── TASK INPUTS

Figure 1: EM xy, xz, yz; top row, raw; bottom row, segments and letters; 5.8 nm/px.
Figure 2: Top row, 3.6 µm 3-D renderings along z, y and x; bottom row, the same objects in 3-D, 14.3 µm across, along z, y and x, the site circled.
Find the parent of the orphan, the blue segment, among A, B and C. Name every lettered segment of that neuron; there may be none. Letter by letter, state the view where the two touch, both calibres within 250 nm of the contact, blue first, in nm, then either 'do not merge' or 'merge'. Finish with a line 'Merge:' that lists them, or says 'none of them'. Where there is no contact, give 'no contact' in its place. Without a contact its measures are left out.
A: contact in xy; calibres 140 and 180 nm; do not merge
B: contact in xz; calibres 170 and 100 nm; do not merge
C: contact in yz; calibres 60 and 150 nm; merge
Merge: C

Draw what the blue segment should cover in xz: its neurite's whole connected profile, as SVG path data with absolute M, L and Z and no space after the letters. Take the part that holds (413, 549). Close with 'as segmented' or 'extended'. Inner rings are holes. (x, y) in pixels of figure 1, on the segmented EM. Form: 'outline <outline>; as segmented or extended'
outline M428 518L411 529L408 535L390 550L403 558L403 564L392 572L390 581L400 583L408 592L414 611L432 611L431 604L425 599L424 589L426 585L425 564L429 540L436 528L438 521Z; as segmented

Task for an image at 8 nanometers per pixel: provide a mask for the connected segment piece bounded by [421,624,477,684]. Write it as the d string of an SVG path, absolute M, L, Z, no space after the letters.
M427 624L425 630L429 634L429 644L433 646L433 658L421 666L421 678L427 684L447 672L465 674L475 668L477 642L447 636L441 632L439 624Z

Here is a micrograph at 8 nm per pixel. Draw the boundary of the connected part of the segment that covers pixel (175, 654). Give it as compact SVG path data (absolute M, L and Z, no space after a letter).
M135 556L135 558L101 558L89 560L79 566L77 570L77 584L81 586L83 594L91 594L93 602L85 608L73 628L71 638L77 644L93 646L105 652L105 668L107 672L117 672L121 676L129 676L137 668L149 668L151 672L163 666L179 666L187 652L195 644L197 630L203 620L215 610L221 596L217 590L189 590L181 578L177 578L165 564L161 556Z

────

For each line of the entries that contains the word "bottom", make a copy.

= YOUR SOLUTION =
Figure 1: EM xy, xz, yz; top row, raw; bottom row, segments and letters; 5.8 nm/px.
Figure 2: Top row, 3.6 µm 3-D renderings along z, y and x; bottom row, the same objects in 3-D, 14.3 µm across, along z, y and x, the site circled.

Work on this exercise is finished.